Veserv · a month ago
Of course that sucks. Just enable full time-travel recording in production and then you can use a standard multi-program trace visualizer and time travel debugger to identify the exact execution down to the instruction and precisely identify root causes in the code.

Everything is then instrumented automatically and exhaustively analyzable using standard tools. At most you might need to add in some manual instrumentation to indicate semantic layers, but even that can frequently be done after the fact with automated search and annotation on the full (instruction-level) recording.

shcallaway · a month ago
You're not the first person I've met that has articulated an idea like this. It sounds amazing. Do you have an idea about why this approach isn't broadly popular?
donavanm · a month ago
cost and compliance are non-trivial for non-trivial applications. Universal instrumentation and recording creates a meaningful fixed cost for every transaction, and you must record ~every transaction; you can't sample & retain post-hoc. If you're processing many thousands of TPS on many thousands of nodes that quickly adds up to a very significant aggregate cost even if the individual cost is small.

For compliance (or contractual agreement) there are limitations on data collection, retention, transfer, and access. I certainly don't want private keys, credentials, or payment instruments inadvertently retained. I dont want confidential material to be distributed out of band or in an uncontrolled manner (like your dev laptop). I probably don't even want employees to be able to _see_ "customer data." Which runs head long in to a bunch challenges where low level trace/sampling/profiling tools have more less open access to record and retain arbitrary bytes.

Edit: Im a big fan of continuous and pervasive observability and tracing data. Enable and retain that at ~debug level and filter + join post-hoc as needed. My skepticism above is about continuous profiling and recording (ala vtune/perf/ebpf), which is where "you" need to be cognizant of risks & costs.

nijave · a month ago
Mostly agree although I think ease of instrumentation is getting pretty good. At least in the Python ecosystem, you set some env vars and run opentelemtry-bootstrap and it spits out a list of packages to add. Then you run your code with the otel cli wrapper and it just works.

Datadog is equally as easy.

That alone gets you pretty good canned dashboards on vendors that have built in APM views.

The rest definitely rings true and I suspect some of it has come with the ease of software development. You need to know less about computer fundamentals and debugging with the proliferation of high level frameworks, codegen, and AI.

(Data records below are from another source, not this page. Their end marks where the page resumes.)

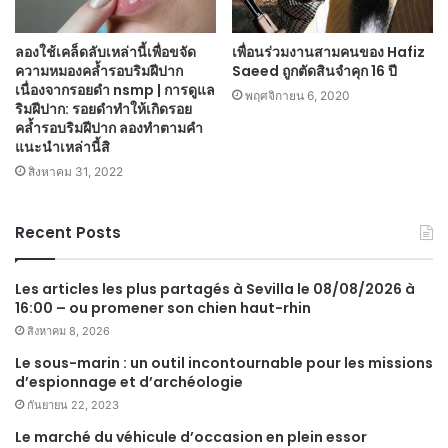
ลองใช้เคล็ดลับเหล่านี้เพื่อขจัด
เพื่อนร่วมงานสามคนของ Hafiz
ความหมองคล้ำรอบริมฝีปาก
Saeed ถูกตัดสินจำคุก 16 ปี
เนื่องจากรอยดำ nsmp | การดูแล
พฤศจิกายน 6, 2020
ริมฝีปาก: รอยดำทำให้เกิดรอย
คล้ำรอบริมฝีปาก ลองทำตามคำ
แนะนำเหล่านี้สิ
สิงหาคม 31, 2022
Recent Posts
Les articles les plus partagés à Sevilla le 08/08/2026 à
16:00 – ou promener son chien haut-rhin
สิงหาคม 8, 2026
Le sous-marin : un outil incontournable pour les missions
d’espionnage et d’archéologie
กันยายน 22, 2023
Le marché du véhicule d’occasion en plein essor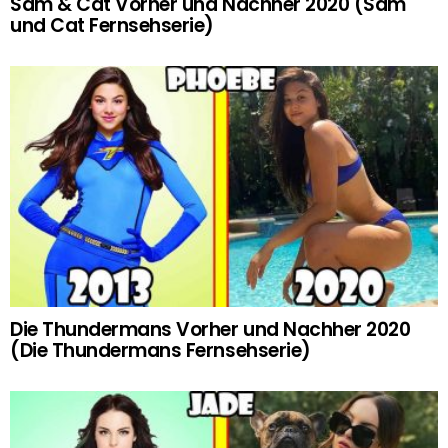
Sam & Cat Vorher und Nachher 2020 (Sam
und Cat Fernsehserie)
Die Thundermans Vorher und Nachher 2020
(Die Thundermans Fernsehserie)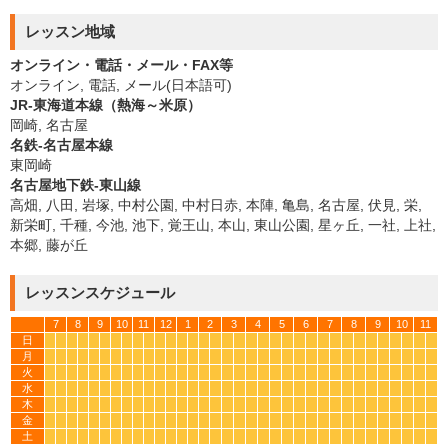
レッスン地域
オンライン・電話・メール・FAX等
オンライン, 電話, メール(日本語可)
JR-東海道本線（熱海～米原）
岡崎, 名古屋
名鉄-名古屋本線
東岡崎
名古屋地下鉄-東山線
高畑, 八田, 岩塚, 中村公園, 中村日赤, 本陣, 亀島, 名古屋, 伏見, 栄,
新栄町, 千種, 今池, 池下, 覚王山, 本山, 東山公園, 星ヶ丘, 一社, 上社,
本郷, 藤が丘
レッスンスケジュール
7
8
9
10
11
12
1
2
3
4
5
6
7
8
9
10
11
日
*
*
*
*
*
*
*
*
*
*
*
*
*
*
*
*
*
*
*
*
*
*
*
*
*
*
*
*
*
*
*
*
*
*
月
*
*
*
*
*
*
*
*
*
*
*
*
*
*
*
*
*
*
*
*
*
*
*
*
*
*
*
*
*
*
*
*
*
*
火
*
*
*
*
*
*
*
*
*
*
*
*
*
*
*
*
*
*
*
*
*
*
*
*
*
*
*
*
*
*
*
*
*
*
水
*
*
*
*
*
*
*
*
*
*
*
*
*
*
*
*
*
*
*
*
*
*
*
*
*
*
*
*
*
*
*
*
*
*
木
*
*
*
*
*
*
*
*
*
*
*
*
*
*
*
*
*
*
*
*
*
*
*
*
*
*
*
*
*
*
*
*
*
*
金
*
*
*
*
*
*
*
*
*
*
*
*
*
*
*
*
*
*
*
*
*
*
*
*
*
*
*
*
*
*
*
*
*
*
土
*
*
*
*
*
*
*
*
*
*
*
*
*
*
*
*
*
*
*
*
*
*
*
*
*
*
*
*
*
*
*
*
*
*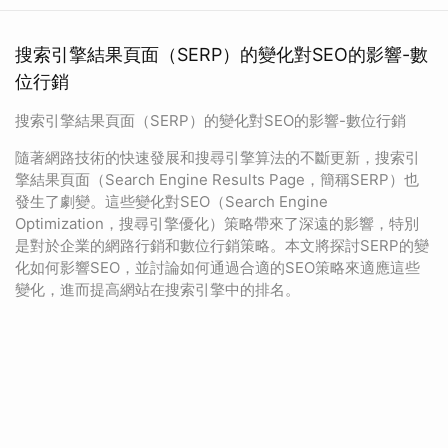
搜索引擎結果頁面（SERP）的變化對SEO的影響-數
位行銷
搜索引擎結果頁面（SERP）的變化對SEO的影響-數位行銷
隨著網路技術的快速發展和搜尋引擎算法的不斷更新，搜索引
擎結果頁面（Search Engine Results Page，簡稱SERP）也
發生了劇變。這些變化對SEO（Search Engine
Optimization，搜尋引擎優化）策略帶來了深遠的影響，特別
是對於企業的網路行銷和數位行銷策略。本文將探討SERP的變
化如何影響SEO，並討論如何通過合適的SEO策略來適應這些
變化，進而提高網站在搜索引擎中的排名。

I also have noticed a trend that brings observability closer to development with IDE integration which I think is a good direction. Having the info "silo'd" in an opaque mega data store isn't useful.

camel_gopher · a month ago
2006 - Bryan Cantrill publishes this work on software observability https://queue.acm.org/detail.cfm?id=1117401

2015 - Ben Sigelman (one of the Dapper folks) cofounds Lightstep

shcallaway · a month ago
These are great. I should have included them in my timeline!

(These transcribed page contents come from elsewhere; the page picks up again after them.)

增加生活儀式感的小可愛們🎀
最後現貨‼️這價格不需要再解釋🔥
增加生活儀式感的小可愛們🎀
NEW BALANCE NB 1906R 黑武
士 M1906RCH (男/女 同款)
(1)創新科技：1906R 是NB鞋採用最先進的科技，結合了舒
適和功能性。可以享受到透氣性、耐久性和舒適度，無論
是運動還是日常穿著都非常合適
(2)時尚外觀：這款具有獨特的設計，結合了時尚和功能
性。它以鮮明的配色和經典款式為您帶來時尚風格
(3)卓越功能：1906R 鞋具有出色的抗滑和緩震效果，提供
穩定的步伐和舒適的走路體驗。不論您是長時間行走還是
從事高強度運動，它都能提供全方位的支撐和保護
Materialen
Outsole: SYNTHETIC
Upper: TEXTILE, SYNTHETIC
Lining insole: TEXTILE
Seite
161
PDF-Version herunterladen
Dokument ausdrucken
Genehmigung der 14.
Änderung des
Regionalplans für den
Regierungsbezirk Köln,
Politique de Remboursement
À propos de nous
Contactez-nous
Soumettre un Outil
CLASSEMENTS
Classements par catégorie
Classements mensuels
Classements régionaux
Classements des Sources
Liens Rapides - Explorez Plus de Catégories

Huge fan of historical artifacts like Cantrill's ACM paper

hrimfaxi · a month ago
The timeline seems contrived for narrative purposes. It mentioned Honeycomb's founding as "one of the first managed tracing platforms". But honeycomb didn't have tracing until 2018 https://www.prnewswire.com/news-releases/honeycomb-launches-...
ptx · a month ago
Wait a minute...

> with the rise of [...] microservices, apps were becoming [...] too complex for any individual to fully understand.

But wasn't the idea of microservices that these services would be developed and deployed independently and owned by different teams? Building a single app out of multiple microservices and expecting a single individual to debug it sounds like holding it wrong, which then requires this distributed tracing solution to fix it.